Consider this, you’re a student from a poor, inner-city neighborhood. Your parents barely make enough, and like 61% of Americans, live paycheck to paycheck. You spend your whole childhood under the boot of oppressive poverty.

Then you get the golden ticket, you qualify for substantial student aid, and going to college is now an option. A chance to move up the economic ladder. Your grades are okay, not great, but neither were your teachers. You didn’t get the presidential scholarship, but plenty of others make it worth it.

You made it, and you’re enrolled. It’s registration time for the spring semester. Maybe you need a particular professor, or maybe you have a particular study in mind. Oh, the opportunities.

What will you choose? It’s too late. Those with priority registration devoured it all. Many of whom are presidential scholars.

Some presidential scholars, of which I’m a part of, feel like royalty. We feel entitled. Presidential scholars have worked hard for their position. Fresh out of high school, those with an unweighted 3.4 to 4.0 GPA qualify. As a reward for their grades, they receive priority registration for classes. But high school grades should not be the factor giving students privileges that hurt others.

Entries shown.

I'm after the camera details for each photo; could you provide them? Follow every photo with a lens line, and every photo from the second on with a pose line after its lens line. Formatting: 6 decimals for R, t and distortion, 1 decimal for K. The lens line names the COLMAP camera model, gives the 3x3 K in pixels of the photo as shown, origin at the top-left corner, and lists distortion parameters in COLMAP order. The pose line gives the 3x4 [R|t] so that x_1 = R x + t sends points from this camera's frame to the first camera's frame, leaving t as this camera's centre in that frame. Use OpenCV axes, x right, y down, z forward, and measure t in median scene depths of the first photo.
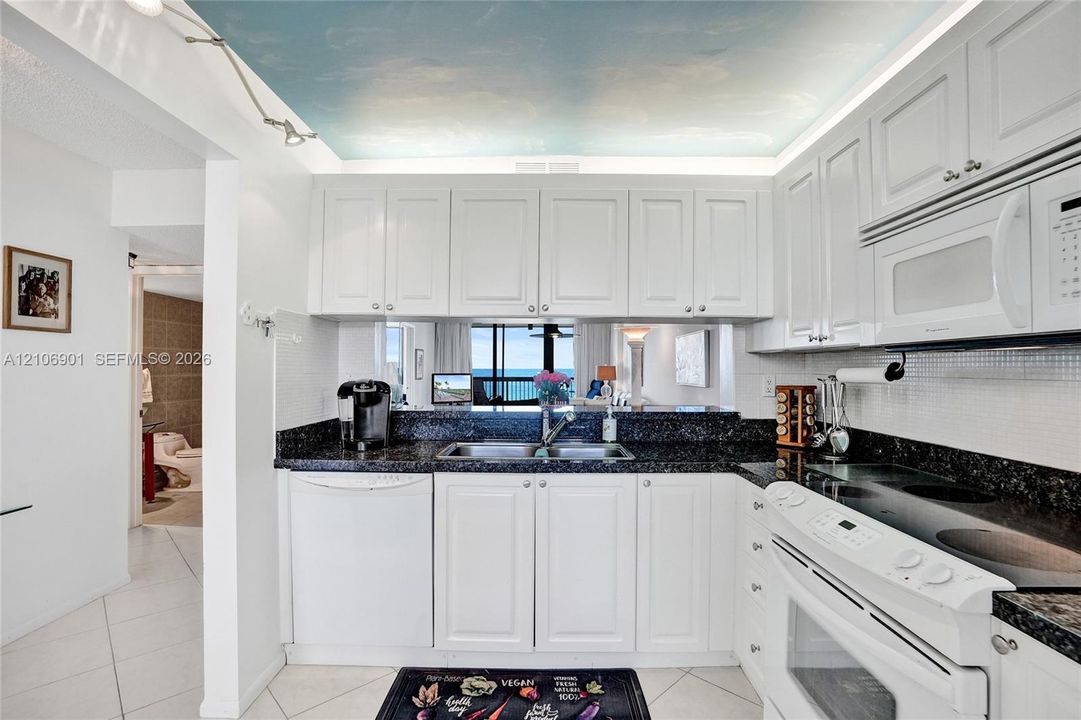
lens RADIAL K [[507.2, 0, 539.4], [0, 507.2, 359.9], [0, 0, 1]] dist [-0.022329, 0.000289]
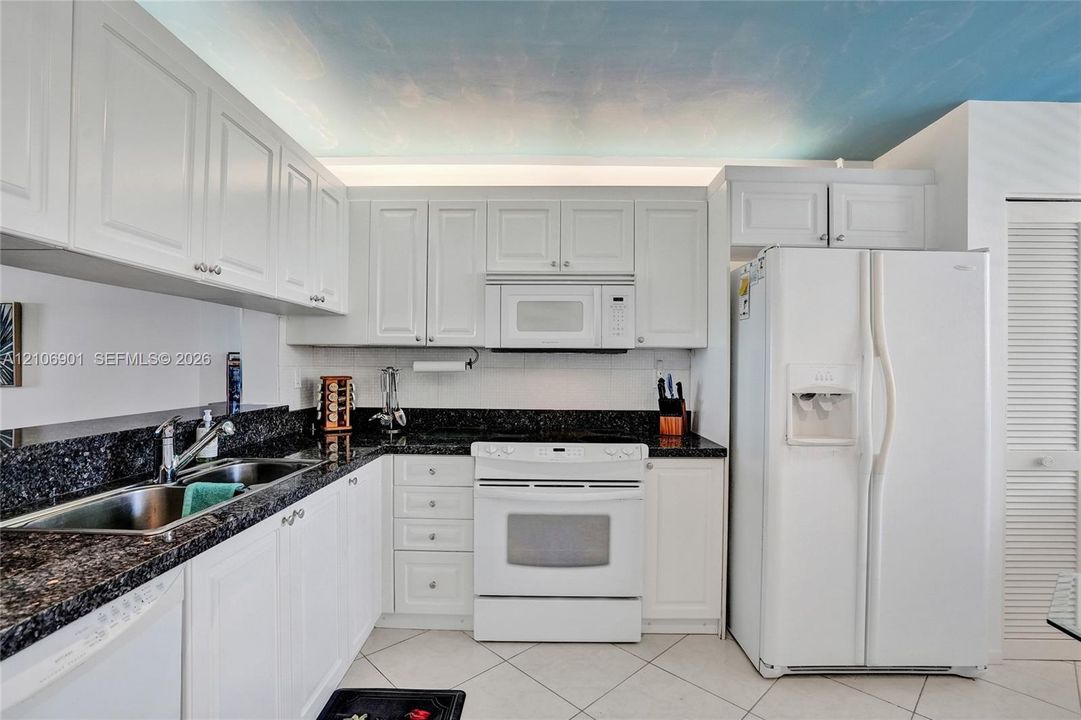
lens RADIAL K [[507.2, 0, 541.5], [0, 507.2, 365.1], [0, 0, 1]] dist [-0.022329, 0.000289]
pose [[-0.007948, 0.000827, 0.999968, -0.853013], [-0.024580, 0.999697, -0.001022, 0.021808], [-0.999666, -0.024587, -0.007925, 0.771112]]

* * *

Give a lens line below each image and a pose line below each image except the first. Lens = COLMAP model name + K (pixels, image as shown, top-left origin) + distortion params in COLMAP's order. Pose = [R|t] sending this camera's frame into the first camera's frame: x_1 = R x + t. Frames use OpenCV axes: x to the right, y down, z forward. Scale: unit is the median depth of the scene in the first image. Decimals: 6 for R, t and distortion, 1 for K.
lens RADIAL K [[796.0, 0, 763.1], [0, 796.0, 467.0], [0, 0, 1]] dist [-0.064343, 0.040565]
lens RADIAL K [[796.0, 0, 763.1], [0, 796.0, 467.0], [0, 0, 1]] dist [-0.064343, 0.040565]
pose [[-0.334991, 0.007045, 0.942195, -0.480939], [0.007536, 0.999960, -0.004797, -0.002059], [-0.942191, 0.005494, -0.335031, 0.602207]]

* * *

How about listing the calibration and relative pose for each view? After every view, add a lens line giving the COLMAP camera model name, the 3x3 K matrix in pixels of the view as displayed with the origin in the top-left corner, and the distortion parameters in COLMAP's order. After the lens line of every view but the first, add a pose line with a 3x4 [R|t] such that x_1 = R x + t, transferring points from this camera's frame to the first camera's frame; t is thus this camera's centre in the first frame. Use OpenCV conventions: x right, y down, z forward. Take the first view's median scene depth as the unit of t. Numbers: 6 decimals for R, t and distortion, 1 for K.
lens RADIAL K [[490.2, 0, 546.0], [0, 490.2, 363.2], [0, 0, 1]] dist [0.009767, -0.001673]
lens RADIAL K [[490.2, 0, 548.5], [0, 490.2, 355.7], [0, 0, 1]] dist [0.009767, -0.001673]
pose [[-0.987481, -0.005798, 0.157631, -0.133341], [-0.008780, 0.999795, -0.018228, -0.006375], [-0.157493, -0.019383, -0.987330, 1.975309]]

Task item.
Reproduce the essay on priority registration word for word, in full. Rely only on the essay on priority registration, not on the listing.

Answer to this exercise.
Consider this, you’re a student from a poor, inner-city neighborhood. Your parents barely make enough, and like 61% of Americans, live paycheck to paycheck. You spend your whole childhood under the boot of oppressive poverty.

Then you get the golden ticket, you qualify for substantial student aid, and going to college is now an option. A chance to move up the economic ladder. Your grades are okay, not great, but neither were your teachers. You didn’t get the presidential scholarship, but plenty of others make it worth it.

You made it, and you’re enrolled. It’s registration time for the spring semester. Maybe you need a particular professor, or maybe you have a particular study in mind. Oh, the opportunities.

What will you choose? It’s too late. Those with priority registration devoured it all. Many of whom are presidential scholars.

Some presidential scholars, of which I’m a part of, feel like royalty. We feel entitled. Presidential scholars have worked hard for their position. Fresh out of high school, those with an unweighted 3.4 to 4.0 GPA qualify. As a reward for their grades, they receive priority registration for classes. But high school grades should not be the factor giving students privileges that hurt others.